Me conmovió, sobre todos, un niño de doce años llamado Serioja: era inteligente y resuelto, y lo compadecí con todo mi corazón. Se hallaba en casa de un zapatero, cuando prendieron a éste, y se quedó sin asilo: decidí protegerlo.

Voy a contar como acabó mi propósito benéfico para con él, porque la historia de aquel chico demuestra cuán falso era mi papel de bienhechor.

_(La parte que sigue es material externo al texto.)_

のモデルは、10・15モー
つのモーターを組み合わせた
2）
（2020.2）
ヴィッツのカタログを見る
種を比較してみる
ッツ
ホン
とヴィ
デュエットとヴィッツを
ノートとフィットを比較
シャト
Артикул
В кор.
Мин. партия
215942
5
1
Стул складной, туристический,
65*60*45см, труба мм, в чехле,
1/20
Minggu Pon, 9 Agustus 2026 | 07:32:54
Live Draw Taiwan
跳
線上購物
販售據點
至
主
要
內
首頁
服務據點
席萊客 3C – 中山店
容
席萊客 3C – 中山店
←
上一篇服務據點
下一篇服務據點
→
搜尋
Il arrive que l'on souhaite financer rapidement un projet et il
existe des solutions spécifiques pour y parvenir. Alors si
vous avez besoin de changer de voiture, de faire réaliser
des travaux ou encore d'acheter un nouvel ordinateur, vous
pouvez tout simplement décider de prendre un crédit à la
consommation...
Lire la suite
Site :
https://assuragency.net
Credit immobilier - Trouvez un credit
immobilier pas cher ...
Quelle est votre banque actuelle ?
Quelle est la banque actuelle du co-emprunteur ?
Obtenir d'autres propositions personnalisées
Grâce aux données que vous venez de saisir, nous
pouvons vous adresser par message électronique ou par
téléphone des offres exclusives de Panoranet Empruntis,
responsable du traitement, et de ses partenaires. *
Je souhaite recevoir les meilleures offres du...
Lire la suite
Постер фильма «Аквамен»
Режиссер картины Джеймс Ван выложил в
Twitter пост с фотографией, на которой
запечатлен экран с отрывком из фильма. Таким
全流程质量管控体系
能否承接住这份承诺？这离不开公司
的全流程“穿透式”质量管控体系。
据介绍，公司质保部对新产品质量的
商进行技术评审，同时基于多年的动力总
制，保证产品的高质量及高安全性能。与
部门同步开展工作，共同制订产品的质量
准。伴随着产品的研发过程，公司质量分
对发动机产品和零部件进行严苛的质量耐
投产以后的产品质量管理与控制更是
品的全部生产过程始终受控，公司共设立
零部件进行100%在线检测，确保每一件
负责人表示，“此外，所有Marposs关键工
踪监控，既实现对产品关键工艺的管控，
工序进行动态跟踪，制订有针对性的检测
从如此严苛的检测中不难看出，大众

Lo llevé a mi casa y lo instalé en la cocina. Como se comprende, no podía admitir a aquella criatura piojosa entre mis hijos. Todavía me consideraba bueno y caritativo encargando de su manutención a la cocinera y haciéndolo vestir con ropas usadas.

Serioja permaneció en mi casa ocho días. En ellos le dirigí, al pasar, algunas palabras en dos ocasiones, y fui a ver, durante mi paseo, a un zapatero a quien yo conocía, para rogarle que admitiese en su casa al muchacho como aprendiz.

Un mujik, que había ido a visitarme, le invitó a ir a su casa situada en el campo.

Serioja rehusó la invitación, y ocho días después desapareció de mi casa.

Fuíme a la casa de Rjanofí para tomar informes de él. Se había marchado durante mi ausencia y habla vuelto.

Llevaba dos días yéndose a Presnenskié prudy (barrio de Moscou), en donde ganaba treinta kopeks, afiliado a una cuadrila de salvajes que exhibían un elefante vestido.

Aquel día daban representación pública.

Volví de nuevo a la casa, pero el chico era tan ingrato, que se escondía y evitaba encontrarse conmigo.

Si yo hubiese comparado entonces la vida de aquel muchacho con la mía, me hubiera sido fácil comprender que su corrupción provenía de haber aprendido la manera de vivir alegremente sin hacer nada, y que había perdido el hábito del trabajo. Y yo lo había llevado a mi casa pensando colmarlo de beneficios y corregirlo.

Pero ¿qué había visto en mi casa'? A mis hijos, de su edad sobre poco más o menos, que no sola mente no trabajaban por sí mismos, sino que utilizaban del trabajo de los demás; que lo ensuciaban y estropeaban todo alrededor de ellos; que se atiborraban de cosas dulces y sabrosas; que rompían la vajilla, y que daban a los perros manjares que hubieran sido para aquel muchacho una golosina.

Al sacarlo de la madriguera en que estaba y llevarlo a una buena casa, era natural que se asimilase la manera que tenían de considerar la vida en aquella casa y que comprendiese, por su propia observación, que era menester comer y beber bien, y vivir alegremente y sin trabajar.